Abstract
The character of supersonic air-to-air missile is centered with capturing the target or evading the attack of target. Hence, active disturbance control method is proposed by means of using nose-mounted micro-structures what are called flow effectors. In general, flow effector actuator is buried inside the projectile. For satisfying the active disturbance control, the flow effector actuator pushes up from the cone nose of the projectile. For the reason of the air pressure and shape memory alloy wire actuation characteristic, it is necessary to calculate the input stiffness/output stiffness of the transmission mechanism of flow effector actuator.
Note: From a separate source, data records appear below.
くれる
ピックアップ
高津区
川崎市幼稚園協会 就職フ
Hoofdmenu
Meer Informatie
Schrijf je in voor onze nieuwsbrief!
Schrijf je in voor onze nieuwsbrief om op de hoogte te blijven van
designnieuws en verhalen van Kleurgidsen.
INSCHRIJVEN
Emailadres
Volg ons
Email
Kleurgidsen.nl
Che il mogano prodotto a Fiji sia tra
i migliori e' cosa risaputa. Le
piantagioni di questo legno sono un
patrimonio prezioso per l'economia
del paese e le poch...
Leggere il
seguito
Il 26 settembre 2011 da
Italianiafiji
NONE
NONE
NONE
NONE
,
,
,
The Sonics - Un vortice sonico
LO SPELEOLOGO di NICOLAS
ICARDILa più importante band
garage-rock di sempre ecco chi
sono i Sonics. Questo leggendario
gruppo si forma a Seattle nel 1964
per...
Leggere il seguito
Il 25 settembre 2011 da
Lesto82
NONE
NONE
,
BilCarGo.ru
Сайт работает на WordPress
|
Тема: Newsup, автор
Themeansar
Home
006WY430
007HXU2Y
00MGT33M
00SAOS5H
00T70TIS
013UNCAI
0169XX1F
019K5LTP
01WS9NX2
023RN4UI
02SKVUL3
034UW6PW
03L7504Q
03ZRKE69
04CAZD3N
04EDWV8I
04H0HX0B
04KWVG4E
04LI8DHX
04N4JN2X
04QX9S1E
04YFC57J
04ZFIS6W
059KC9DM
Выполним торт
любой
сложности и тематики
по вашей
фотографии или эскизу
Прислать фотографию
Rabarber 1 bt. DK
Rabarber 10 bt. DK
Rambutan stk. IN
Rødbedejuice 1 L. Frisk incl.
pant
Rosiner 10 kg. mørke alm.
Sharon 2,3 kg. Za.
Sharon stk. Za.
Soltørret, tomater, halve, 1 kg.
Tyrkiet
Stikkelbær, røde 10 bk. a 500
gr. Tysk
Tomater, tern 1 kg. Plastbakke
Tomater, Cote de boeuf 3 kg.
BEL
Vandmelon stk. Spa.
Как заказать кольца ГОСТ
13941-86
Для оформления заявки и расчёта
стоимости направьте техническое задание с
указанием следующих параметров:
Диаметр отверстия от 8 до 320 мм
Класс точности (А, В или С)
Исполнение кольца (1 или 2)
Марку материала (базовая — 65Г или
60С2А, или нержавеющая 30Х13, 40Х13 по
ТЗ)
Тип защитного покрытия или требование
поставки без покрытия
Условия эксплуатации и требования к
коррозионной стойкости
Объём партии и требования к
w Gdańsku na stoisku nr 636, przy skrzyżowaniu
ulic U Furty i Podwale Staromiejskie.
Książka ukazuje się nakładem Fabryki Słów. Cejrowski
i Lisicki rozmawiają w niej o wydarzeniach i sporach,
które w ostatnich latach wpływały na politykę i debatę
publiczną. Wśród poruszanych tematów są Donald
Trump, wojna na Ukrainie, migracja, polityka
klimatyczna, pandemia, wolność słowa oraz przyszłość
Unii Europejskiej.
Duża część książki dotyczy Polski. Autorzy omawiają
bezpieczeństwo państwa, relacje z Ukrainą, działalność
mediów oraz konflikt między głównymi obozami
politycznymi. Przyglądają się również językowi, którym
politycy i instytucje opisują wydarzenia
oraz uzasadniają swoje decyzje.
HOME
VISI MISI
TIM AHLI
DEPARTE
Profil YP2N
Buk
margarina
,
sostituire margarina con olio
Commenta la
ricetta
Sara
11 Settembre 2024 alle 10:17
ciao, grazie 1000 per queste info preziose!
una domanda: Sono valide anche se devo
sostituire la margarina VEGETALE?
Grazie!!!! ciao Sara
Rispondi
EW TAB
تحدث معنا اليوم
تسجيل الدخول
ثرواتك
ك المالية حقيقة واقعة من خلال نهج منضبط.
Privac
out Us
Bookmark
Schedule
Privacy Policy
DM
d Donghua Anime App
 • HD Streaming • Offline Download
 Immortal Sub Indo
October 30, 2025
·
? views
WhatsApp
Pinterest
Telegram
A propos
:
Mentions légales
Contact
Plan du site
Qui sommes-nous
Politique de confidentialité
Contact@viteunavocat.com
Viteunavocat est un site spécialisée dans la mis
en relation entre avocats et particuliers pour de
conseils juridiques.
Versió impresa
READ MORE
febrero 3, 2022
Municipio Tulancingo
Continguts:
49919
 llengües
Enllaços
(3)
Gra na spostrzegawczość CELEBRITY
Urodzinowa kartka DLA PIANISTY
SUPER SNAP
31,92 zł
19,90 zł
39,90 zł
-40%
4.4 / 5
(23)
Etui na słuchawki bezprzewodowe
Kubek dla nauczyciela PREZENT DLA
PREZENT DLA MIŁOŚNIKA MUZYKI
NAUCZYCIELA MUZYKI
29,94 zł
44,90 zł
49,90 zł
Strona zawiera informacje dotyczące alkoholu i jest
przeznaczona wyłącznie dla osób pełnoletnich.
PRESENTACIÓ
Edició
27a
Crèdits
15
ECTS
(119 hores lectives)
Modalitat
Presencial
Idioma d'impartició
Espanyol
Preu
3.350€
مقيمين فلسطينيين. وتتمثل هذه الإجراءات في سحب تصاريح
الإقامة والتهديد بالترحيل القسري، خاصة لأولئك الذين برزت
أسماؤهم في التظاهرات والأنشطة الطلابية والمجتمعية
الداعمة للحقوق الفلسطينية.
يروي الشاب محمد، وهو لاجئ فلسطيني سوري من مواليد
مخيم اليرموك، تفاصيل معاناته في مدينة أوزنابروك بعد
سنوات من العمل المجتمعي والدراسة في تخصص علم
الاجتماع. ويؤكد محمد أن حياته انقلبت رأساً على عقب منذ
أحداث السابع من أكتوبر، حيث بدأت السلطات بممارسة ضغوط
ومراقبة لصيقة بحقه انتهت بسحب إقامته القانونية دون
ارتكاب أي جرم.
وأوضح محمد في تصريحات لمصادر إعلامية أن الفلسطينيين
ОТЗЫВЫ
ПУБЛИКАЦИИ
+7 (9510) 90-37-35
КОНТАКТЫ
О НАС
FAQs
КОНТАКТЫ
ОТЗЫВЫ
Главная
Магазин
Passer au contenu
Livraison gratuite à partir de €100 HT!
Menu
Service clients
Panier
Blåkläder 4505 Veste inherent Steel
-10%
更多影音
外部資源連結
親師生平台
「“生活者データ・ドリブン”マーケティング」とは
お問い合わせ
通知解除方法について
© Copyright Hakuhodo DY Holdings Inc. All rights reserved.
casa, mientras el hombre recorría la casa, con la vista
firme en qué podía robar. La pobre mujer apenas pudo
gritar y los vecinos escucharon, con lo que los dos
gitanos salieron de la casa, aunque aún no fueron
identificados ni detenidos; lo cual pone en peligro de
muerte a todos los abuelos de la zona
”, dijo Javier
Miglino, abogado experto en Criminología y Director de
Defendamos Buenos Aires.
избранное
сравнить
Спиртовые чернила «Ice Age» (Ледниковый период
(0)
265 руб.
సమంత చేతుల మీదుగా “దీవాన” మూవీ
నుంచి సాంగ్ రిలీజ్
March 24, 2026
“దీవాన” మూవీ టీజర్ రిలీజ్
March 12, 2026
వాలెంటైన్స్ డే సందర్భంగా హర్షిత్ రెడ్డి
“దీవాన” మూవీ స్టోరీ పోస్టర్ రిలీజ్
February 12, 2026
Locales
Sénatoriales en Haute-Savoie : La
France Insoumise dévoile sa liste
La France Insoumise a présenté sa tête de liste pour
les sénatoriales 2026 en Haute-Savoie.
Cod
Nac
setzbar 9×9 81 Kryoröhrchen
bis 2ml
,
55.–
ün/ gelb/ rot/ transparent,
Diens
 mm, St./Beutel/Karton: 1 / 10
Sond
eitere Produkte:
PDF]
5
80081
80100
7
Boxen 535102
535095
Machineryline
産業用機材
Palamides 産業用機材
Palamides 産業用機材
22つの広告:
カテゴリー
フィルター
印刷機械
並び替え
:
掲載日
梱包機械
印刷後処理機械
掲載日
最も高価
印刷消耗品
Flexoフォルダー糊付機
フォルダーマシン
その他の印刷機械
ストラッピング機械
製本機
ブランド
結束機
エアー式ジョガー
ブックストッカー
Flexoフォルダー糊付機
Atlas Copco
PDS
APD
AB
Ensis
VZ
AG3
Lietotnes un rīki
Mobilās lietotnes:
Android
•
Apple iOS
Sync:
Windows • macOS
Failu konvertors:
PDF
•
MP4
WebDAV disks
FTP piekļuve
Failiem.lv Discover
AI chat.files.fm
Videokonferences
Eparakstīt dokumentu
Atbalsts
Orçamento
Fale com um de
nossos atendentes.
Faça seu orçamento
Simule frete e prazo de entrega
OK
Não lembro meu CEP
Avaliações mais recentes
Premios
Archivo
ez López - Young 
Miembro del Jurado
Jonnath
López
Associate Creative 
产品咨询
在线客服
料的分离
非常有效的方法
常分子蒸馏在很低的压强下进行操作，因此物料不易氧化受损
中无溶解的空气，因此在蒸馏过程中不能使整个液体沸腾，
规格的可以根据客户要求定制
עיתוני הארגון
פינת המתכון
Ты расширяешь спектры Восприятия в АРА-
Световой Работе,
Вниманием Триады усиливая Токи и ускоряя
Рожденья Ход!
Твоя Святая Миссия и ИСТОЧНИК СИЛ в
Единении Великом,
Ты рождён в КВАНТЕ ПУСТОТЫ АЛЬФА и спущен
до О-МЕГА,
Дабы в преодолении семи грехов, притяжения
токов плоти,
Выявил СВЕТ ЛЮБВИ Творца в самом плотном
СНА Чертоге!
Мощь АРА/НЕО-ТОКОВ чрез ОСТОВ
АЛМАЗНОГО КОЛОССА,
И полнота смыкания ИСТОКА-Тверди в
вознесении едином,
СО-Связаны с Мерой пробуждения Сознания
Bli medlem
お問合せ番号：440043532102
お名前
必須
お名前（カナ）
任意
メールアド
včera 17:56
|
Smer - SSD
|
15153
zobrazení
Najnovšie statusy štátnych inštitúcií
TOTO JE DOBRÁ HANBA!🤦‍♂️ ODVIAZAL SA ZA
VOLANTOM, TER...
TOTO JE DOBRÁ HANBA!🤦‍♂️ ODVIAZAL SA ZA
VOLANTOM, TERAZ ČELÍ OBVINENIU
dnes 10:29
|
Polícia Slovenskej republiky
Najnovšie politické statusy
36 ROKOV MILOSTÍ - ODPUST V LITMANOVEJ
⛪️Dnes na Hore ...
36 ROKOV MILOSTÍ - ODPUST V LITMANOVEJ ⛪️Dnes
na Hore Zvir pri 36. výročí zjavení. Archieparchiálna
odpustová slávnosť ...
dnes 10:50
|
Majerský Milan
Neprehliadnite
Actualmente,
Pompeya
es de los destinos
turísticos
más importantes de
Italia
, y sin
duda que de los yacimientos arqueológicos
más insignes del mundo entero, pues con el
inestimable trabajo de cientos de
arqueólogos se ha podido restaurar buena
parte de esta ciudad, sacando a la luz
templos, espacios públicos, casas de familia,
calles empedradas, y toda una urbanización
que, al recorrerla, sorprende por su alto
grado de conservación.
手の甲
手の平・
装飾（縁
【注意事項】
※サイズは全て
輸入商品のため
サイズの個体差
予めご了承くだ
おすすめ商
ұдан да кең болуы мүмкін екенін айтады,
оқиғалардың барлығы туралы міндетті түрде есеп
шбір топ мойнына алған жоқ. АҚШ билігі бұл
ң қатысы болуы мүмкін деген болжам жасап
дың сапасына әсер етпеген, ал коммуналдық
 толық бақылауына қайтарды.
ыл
This paper analyses the system dynamics using the matrix method for serial compliant mechanism. Based on the stiffness characteristics of the corner filleted compliant mechanism, the shape memory alloy wire-based actuator analysis model is built. Besides, the stiffness model and output capacity of the flow effector actuator system are given. The actuation properties of shape memory alloy wire-based flow effector actuator by systematic approach is described, which contains kinematic analysis, static analysis of the system, and using the shape memory alloy strain-stress relationship under high temperature. Several transmission mechanism experiments are performed and the results indicate that the stiffness calculation methods proposed agree well with the experimental results. Flow effector actuator actuation properties test platform is setup and the input displacement and external load is tested.